→ Brief
In the material below, find the line with "Image 1: Top" and the line with "Image 2: 3-D", then output those two lines and every line between them, exactly.

→ Source material

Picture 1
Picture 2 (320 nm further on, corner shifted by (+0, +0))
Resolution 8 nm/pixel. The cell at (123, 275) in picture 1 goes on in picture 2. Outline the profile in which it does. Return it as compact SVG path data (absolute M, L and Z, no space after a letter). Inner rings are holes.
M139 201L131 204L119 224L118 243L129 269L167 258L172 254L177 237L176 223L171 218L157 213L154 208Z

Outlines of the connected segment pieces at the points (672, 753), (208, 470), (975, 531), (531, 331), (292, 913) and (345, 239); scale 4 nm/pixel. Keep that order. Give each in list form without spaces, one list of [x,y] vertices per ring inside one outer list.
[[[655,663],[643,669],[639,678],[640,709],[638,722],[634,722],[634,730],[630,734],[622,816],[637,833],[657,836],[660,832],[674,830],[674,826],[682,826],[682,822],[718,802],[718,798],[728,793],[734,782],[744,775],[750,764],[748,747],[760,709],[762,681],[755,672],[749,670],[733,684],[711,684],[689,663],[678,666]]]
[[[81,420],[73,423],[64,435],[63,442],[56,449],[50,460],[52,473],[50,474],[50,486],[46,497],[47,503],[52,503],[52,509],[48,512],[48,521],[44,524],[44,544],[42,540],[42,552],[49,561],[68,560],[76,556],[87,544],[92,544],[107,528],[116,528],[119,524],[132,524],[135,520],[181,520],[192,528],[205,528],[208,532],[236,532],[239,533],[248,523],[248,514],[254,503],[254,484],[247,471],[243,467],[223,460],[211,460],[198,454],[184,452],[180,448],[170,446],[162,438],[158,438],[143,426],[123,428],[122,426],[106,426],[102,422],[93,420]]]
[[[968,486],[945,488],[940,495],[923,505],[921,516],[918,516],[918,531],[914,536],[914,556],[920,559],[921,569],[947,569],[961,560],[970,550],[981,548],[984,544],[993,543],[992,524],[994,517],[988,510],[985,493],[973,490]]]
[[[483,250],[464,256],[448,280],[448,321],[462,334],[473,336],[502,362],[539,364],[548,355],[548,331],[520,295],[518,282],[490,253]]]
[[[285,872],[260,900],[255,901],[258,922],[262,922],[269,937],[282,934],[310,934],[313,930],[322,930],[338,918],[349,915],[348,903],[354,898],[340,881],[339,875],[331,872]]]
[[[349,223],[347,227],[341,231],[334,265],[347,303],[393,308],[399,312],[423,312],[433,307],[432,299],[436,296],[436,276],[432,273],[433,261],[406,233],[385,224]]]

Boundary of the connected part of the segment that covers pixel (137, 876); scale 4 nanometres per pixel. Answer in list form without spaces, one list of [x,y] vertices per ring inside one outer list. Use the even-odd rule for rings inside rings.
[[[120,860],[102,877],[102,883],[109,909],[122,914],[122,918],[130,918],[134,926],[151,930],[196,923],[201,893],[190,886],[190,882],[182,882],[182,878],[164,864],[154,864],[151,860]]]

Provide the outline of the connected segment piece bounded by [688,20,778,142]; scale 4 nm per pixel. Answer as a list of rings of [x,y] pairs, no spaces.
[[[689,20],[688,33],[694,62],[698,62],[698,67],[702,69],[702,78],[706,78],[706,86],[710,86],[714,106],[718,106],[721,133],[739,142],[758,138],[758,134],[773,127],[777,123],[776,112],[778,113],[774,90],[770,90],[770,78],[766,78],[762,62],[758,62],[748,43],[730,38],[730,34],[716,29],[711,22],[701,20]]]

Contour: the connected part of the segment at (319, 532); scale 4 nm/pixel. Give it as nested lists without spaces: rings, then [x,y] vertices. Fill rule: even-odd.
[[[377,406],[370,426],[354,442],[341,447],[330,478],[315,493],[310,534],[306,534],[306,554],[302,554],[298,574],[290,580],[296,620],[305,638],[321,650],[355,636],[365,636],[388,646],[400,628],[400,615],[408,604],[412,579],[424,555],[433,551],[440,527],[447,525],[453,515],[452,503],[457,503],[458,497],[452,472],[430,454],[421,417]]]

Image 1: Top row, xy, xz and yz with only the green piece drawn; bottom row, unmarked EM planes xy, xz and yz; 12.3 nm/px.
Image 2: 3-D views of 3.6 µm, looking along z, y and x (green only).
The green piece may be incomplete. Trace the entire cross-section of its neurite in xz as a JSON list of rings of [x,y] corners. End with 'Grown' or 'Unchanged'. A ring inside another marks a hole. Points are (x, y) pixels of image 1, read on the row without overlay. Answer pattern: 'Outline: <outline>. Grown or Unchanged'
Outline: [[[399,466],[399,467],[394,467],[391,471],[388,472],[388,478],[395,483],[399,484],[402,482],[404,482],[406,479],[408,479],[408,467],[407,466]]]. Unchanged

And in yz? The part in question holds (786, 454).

→ Expected answer
Image 1: Top row, xy, xz and yz with only the green piece drawn; bottom row, unmarked EM planes xy, xz and yz; 12.3 nm/px.
Image 2: 3-D views of 3.6 µm, looking along z, y and x (green only).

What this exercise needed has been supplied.